Wed. Oct 2nd, 2024

It goes on and on for housing prices in Spain, with a market that is increasingly showing signs of cooling as the economy puts on the brakes. The most intense increase in new construction in sixteen years, of 11%, caused an increase in the average price of housing of 4.5% in the third quarter of this year in relation to the same period last year, according to the data The National Institute of Statistics (INE) published this Tuesday.

The Housing Price Index (IPV) confirms that properties have been increasing for thirty-eight consecutive quarters in Spain. Between July and September, this increase in housing prices has coexisted with an increase in financing costs, both in the supply of variable and fixed mortgages, due to the increase in interest rates that the Bank has been applying. European Central Bank (ECB) to control inflation. In fact, the 12-month Euribor closed the quarter at 4,149%, touching record levels from November 2008.

That 11% increase in newly built homes between July and September means that prices accelerated their increase by more than three points in relation to the previous quarter. The cost of used homes also rose in year-on-year terms, although at a much lower rate, 3.2%, and has been happening uninterruptedly since 2014. If the comparison is made with the previous quarter, used homes rose by 2.2% and the new one increased by 4.1%, so on average housing became more expensive by 2.5%.

The map of increases offers important differences by territory. Thus, the largest year-on-year increases in house prices were recorded in Navarra (7.6%), the Canary Islands (6.6%) and Cantabria (5.9%), while on the opposite side were Castilla La Mancha ( 1%), Extremadura (1.1%) and La Rioja (1.9%).

The Euribor puts on the brakes and the bank moves

As the end of the year approaches, the situation has changed somewhat. The fact that the ECB decided to put the brakes on rate increases has allowed the Euribor to relax and set half-year lows at the start of December. This has begun to cause movements in the banking sector, which has begun to modify the conditions of its mortgages in order to attract new clients, given the weakness in demand for loans. The mortgage credit firm sank another 29.6% in September and has accumulated eight consecutive months of decline.

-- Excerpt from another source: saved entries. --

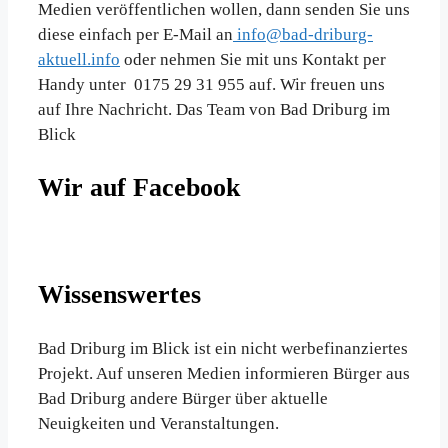
Medien veröffentlichen wollen, dann senden Sie uns
diese einfach per E-Mail an
info@bad-driburg-
aktuell.info
oder nehmen Sie mit uns Kontakt per
Handy unter 0175 29 31 955 auf. Wir freuen uns
auf Ihre Nachricht. Das Team von Bad Driburg im
Blick
Wir auf Facebook
Wissenswertes
Bad Driburg im Blick ist ein nicht werbefinanziertes
Projekt. Auf unseren Medien informieren Bürger aus
Bad Driburg andere Bürger über aktuelle
Neuigkeiten und Veranstaltungen.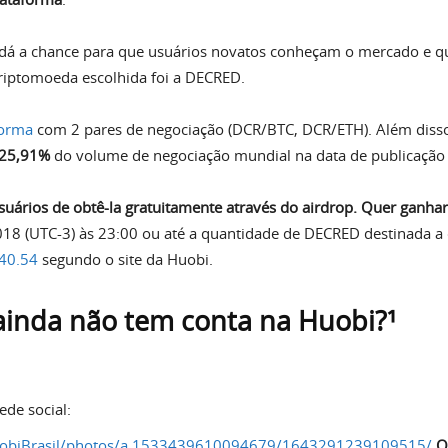
 dá a chance para que usuários novatos conheçam o mercado e q
riptomoeda escolhida foi a DECRED.
forma
com 2 pares de negociação (DCR/BTC, DCR/ETH). Além diss
25,91%
do volume de negociação mundial na data de publicação 
ários de obtê-la gratuitamente através do airdrop.
Quer ganha
2018 (UTC-3) às 23:00 ou até a quantidade de DECRED destinada 
40.54
segundo o site da Huobi.
ainda não tem conta na Huobi?¹
de social:
uobiBrasil/photos/a.1533439610094679/1643291239109515/
O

All in all, in a context in which the labor market is resisting, but showing less and less vigor, entities perceive a greater risk in renegotiations in an environment of increasing defaults and this has caused the price of this type of operations to have decreased. shot. According to the Bank of Spain, the TEDR interest rate (which excludes expenses such as commissions or insurance premiums) approached the 5% level in October, standing at 4.72%. They are 13 basis points more than in September, and almost one percentage point compared to the rates applied on new mortgages, which constitutes a record distance.